Mandel was not the only one to take us along with her. Edan Lepucki ushered us behind the curtain as she interviewed her editor and her copyeditor. Edan also wrote the profile of Jennifer Egan that would be a watershed for the site, perhaps the moment that we knew we were being taken seriously. We would go on to publish many exceptional author profiles and interviews, including Garth Risk Hallberg’s profile of Deborah Eisenberg, Paul Morton’s interview with Alan Hollinghurst, and Mark O’Connell’s interview with Don Delillo.
Life as a writer is not easy and many of our pieces explored the low ebbs of struggle and rejection. One that sticks with me is Alex Shakar’s piece “The Year of Wonders”. Success and failure, it reminds us, are so often contingent on things outside of our control. But also? Being a writer is fucking weird, and Rosecrans Baldwin captured that perfectly with his pre-publication diary “Writing is My Peppermint-Flavored Heroin.” Baldwin’s piece still makes me laugh, as does Jacob Lambert’s “The Road: A Comedic Translation” (Parts 1 through 5) and Matt Seidel’s “There Are Two Kinds of Novelists…”

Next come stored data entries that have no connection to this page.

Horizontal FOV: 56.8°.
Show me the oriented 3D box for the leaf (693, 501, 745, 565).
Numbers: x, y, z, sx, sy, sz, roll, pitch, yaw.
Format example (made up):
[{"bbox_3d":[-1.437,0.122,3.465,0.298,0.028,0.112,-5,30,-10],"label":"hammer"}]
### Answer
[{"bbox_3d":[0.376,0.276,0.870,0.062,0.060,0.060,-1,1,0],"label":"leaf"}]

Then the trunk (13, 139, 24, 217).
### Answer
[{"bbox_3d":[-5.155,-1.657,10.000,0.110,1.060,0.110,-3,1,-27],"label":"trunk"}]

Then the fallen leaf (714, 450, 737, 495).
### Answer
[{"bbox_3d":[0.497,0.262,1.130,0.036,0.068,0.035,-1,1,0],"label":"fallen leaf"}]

Notwithstanding all of the above, when The Millions got noticed by legacy media it was, more often than not, for the literary criticism we published. Book reviews are in many ways ephemeral, but the criticism I return to manages to be timeless, especially Hallberg’s “How Avant Is It? Zadie Smith, Tom McCarthy, and the Novel’s Way Forward”, “A Physics of the Heart: On Grief, M-Theory, and Skippy Dies” by Kalpana Narayanan, Chigozie Obioma’s “The Audacity of Prose”, and Lydia Kiesling’s Modern Library Revue series (My advice? Read the whole series).

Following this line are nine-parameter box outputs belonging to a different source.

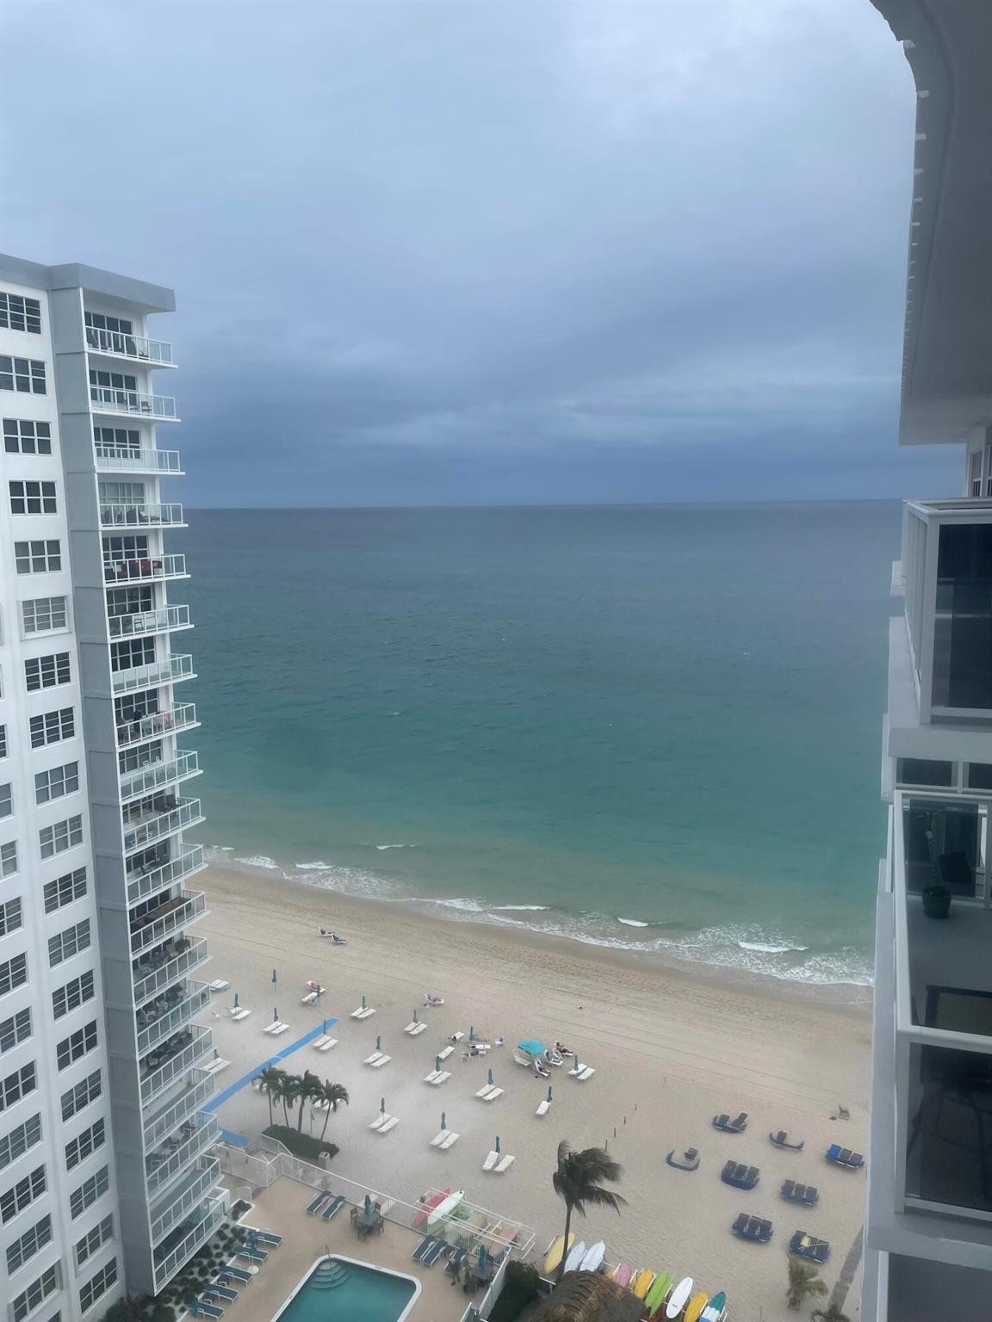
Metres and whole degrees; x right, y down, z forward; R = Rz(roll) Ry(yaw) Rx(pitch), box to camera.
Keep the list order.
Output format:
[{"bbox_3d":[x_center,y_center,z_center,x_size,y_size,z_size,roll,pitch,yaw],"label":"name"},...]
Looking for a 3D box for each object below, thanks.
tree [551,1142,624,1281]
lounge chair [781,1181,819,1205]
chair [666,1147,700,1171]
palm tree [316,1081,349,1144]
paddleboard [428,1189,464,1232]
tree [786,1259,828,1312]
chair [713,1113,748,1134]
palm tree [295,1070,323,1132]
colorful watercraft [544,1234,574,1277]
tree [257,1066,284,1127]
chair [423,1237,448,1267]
[{"bbox_3d":[5.562,33.219,59.285,4.900,9.100,4.300,-1,9,0],"label":"tree"},{"bbox_3d":[20.621,36.091,67.414,2.300,0.550,1.800,4,10,25],"label":"lounge chair"},{"bbox_3d":[13.372,35.615,70.999,2.250,0.500,1.750,3,10,24],"label":"chair"},{"bbox_3d":[-11.964,33.055,72.456,3.000,5.600,3.000,-1,9,0],"label":"palm tree"},{"bbox_3d":[-3.256,35.891,64.966,0.860,0.200,3.450,6,11,34],"label":"paddleboard"},{"bbox_3d":[18.088,36.354,57.898,2.600,3.100,2.400,-1,9,0],"label":"tree"},{"bbox_3d":[17.771,34.890,75.078,2.300,0.550,1.800,3,10,24],"label":"chair"},{"bbox_3d":[-13.892,32.891,73.917,3.000,5.500,3.000,-1,9,0],"label":"palm tree"},{"bbox_3d":[3.889,36.775,61.535,0.860,0.200,3.450,4,10,29],"label":"colorful watercraft"},{"bbox_3d":[-16.891,32.887,74.446,2.900,5.400,2.900,-1,9,0],"label":"tree"},{"bbox_3d":[-3.719,36.532,61.320,0.660,0.500,1.900,4,10,26],"label":"chair"}]

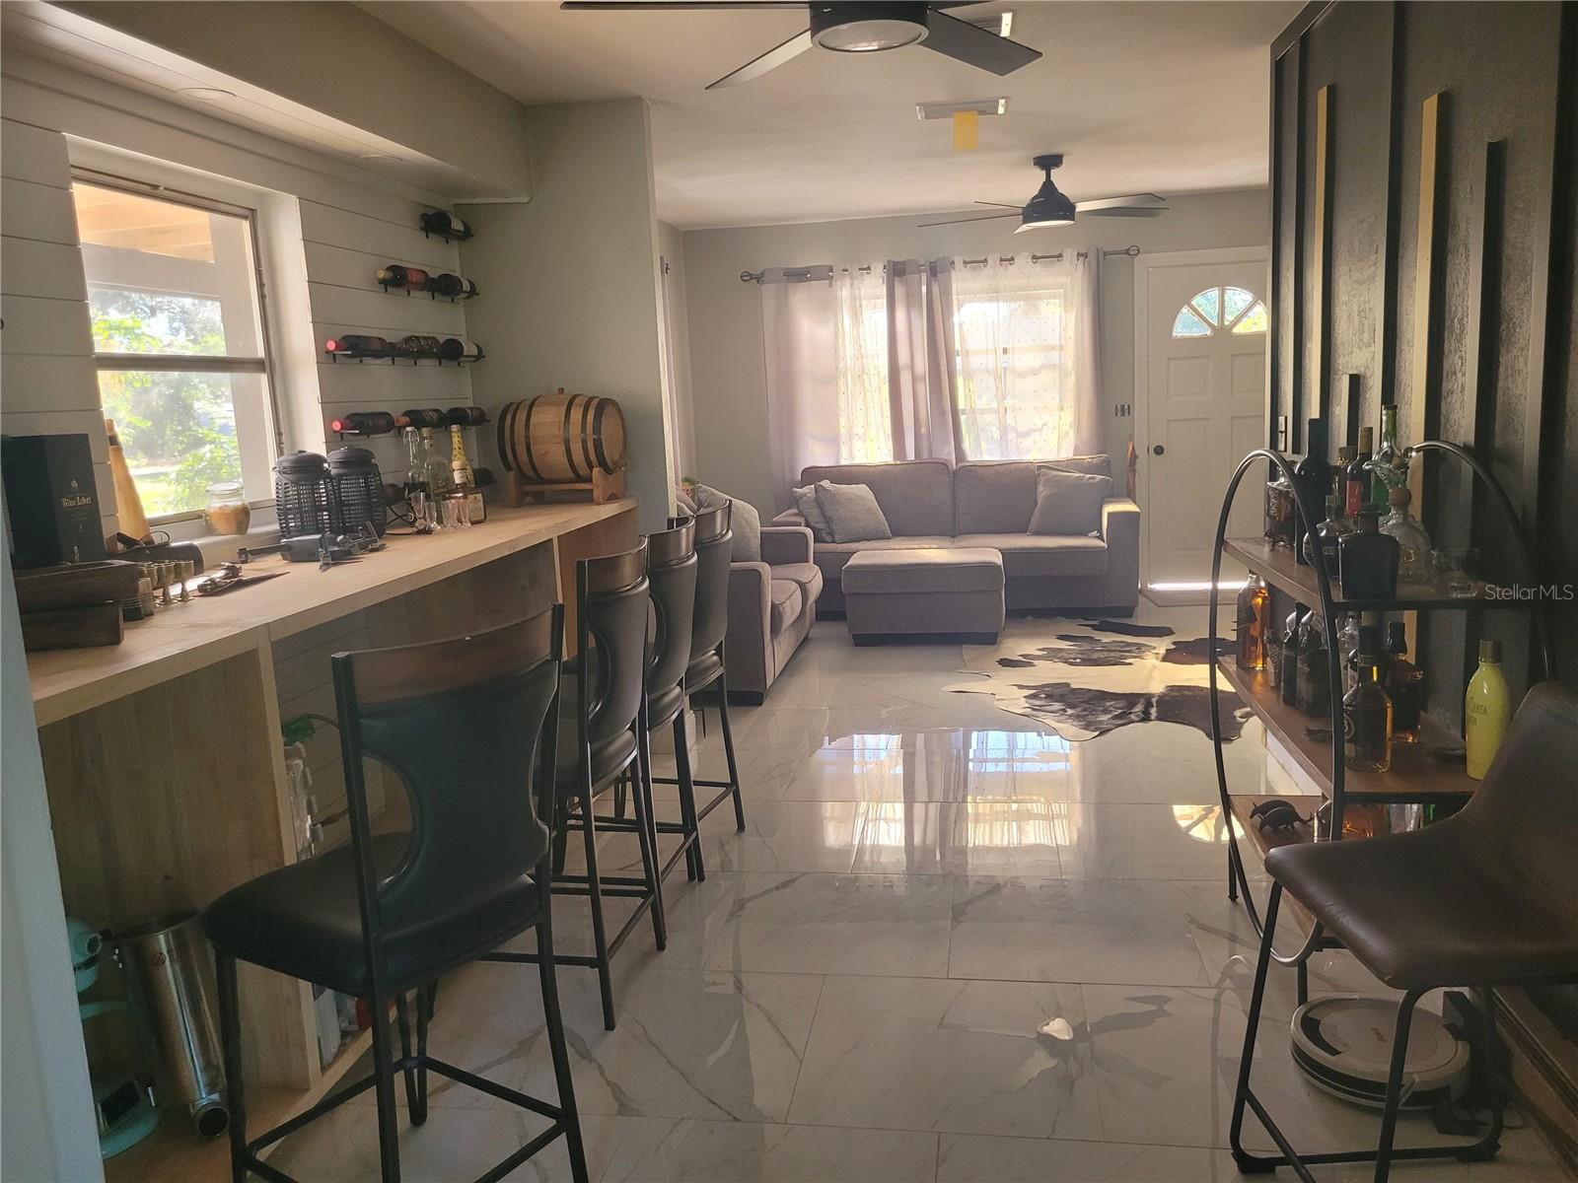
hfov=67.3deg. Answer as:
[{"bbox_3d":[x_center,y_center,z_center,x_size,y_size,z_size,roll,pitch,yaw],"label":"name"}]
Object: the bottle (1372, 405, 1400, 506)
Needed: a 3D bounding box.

And finally there are the many memorable pieces that were indefinable: voices on the page doing something I’d never seen done before. Pieces like “Working on John Banville: My Awkward Relationship with My Subject” by O’Connell, “Thankful for Such Friends” by Edra Ziesk, and “So That if I Died, It Mattered” by Jon Sands found their ideal audiences at The Millions.
And of course there is the work that is almost certainly our most widely read and emulated, our previews and our Year in Reading series.

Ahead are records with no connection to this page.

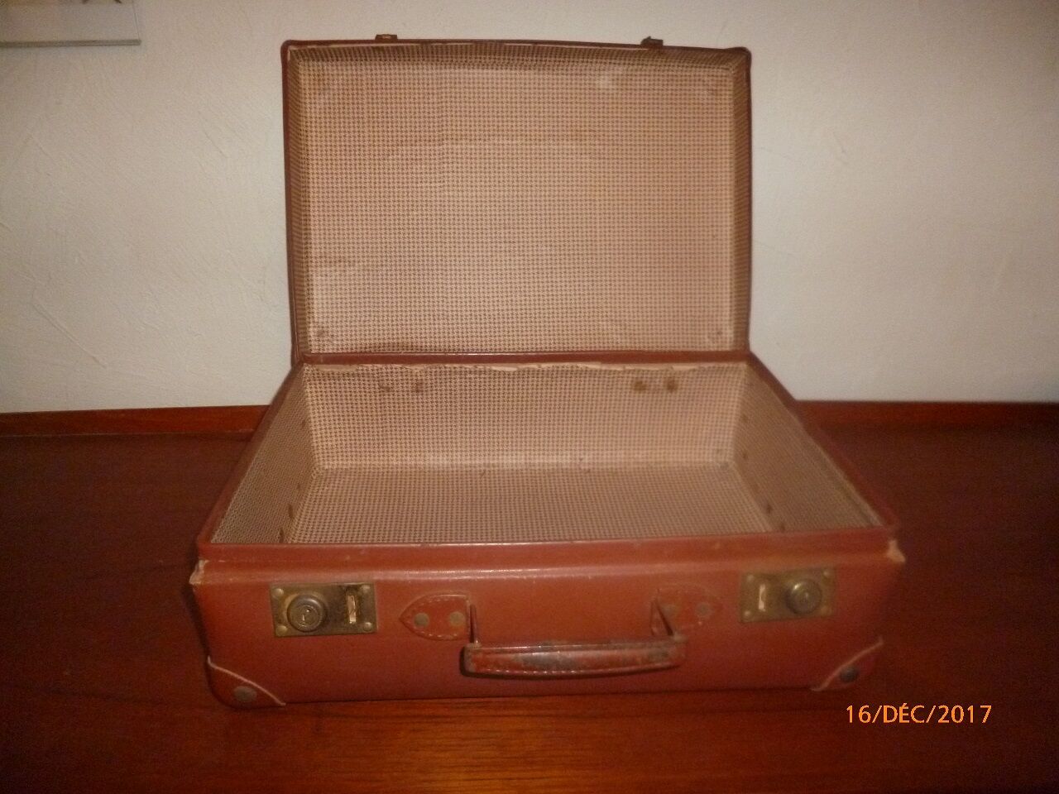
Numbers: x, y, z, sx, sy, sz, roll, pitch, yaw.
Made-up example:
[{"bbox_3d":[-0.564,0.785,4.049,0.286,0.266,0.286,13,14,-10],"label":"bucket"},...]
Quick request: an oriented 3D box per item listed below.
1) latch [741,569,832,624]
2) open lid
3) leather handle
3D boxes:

The site continues to do great work—I read it every day—but we have an internet that’s different from the one that gave rise to this publication 20 years ago. That internet rewarded serendipity and made it easy to turn an idea into a community. Today, what we express online and the links we think we are sharing instead get swallowed up by algorithms. The Millions might now best be shared in a more analog fashion, from one trusted fellow reader to another, and it is in that spirit that I gift to you the links above. The most reliable ways of communicating are the least complicated—we write, we read.
The idea that I’m still writing and you’re still reading more than 20 years after I started The Millions is astonishing. My sincerest thanks go out to the editors, writers, and staff who have brought The Millions to life, and to the community of readers that has supported us through every stage of our journey.